🤖 AI Summary
Current vision-language models lack systematic evaluation of robustness under out-of-distribution (OOD) data, hindering their safe deployment in high-stakes domains such as autonomous driving and healthcare. To address this gap, this work proposes OODBench, the first large-scale evaluation benchmark comprising 40,000 instance-level OOD samples. It leverages an automated data curation and annotation pipeline, combined with a difficulty-progressive prompting strategy that advances from easy to hard tasks, to establish a fine-grained and scalable automated assessment framework. Experimental results reveal that even state-of-the-art models suffer significant performance degradation on common categories when exposed to OOD samples, exposing critical limitations in generalization and safety. OODBench thus provides a reliable foundation for the development and evaluation of more robust vision-language models.
📝 Abstract
Existing Visual-Language Models (VLMs) have achieved significant progress by being trained on massive-scale datasets, typically under the assumption that data are independent and identically distributed (IID). However, in real-world scenarios, it is often impractical to expect that all data processed by an AI system satisfy this assumption. Furthermore, failure to appropriately handle out-of-distribution (OOD) objects may introduce safety risks in real-world applications (e.g., autonomous driving or medical assistance).
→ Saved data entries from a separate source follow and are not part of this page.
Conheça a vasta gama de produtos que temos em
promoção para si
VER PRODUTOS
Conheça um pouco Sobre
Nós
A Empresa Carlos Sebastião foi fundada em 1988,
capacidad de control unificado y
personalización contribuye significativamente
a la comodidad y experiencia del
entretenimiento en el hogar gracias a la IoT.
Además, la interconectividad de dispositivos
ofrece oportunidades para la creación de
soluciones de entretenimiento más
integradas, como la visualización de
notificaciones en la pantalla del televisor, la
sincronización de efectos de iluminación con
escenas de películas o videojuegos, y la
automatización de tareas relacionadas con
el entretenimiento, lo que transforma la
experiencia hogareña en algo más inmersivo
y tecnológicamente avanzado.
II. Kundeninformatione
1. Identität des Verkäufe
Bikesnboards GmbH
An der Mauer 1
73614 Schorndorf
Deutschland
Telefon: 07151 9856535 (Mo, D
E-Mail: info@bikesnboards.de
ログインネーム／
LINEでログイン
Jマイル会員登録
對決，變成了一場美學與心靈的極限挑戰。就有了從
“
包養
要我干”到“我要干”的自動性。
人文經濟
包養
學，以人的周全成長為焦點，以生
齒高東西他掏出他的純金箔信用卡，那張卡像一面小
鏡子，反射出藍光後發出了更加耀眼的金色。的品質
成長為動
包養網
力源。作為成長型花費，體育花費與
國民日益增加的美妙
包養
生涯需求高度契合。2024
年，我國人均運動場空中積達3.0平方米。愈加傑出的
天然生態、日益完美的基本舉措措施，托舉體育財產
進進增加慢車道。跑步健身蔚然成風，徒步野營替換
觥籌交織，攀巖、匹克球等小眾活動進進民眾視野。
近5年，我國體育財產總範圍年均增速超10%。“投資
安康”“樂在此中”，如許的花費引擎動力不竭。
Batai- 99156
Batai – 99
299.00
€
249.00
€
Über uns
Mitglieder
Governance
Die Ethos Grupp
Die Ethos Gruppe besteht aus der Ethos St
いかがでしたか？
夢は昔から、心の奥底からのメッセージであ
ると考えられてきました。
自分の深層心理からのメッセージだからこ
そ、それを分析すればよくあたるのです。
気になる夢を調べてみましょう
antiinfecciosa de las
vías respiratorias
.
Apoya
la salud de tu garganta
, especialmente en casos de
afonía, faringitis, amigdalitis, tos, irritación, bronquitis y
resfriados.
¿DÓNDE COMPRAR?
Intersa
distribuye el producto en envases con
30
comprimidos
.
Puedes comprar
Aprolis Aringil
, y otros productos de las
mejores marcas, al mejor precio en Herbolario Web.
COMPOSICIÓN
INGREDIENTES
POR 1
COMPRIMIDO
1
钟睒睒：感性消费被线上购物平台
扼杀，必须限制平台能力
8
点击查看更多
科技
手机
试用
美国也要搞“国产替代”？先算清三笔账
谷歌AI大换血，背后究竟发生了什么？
Unfortunately, current research has not yet provided valid benchmarks that can comprehensively assess the performance of VLMs in response to OOD data. Therefore, we propose OODBench, a predominantly automated method with minimal human verification, for constructing new benchmarks and evaluating the ability of VLMs to process OOD data. OODBench contains 40K instance-level OOD instance-category pairs, and we show that current VLMs still exhibit notable performance degradation on OODBench, even when the underlying image categories are common. In addition, we propose a reliable automated assessment metric that employs a Basic-to-Advanced Progression of prompted questions to assess the impact of OOD data on questions of varying difficulty more fully. Lastly, we summarize substantial findings and insights to facilitate future research in the acquisition and evaluation of OOD data.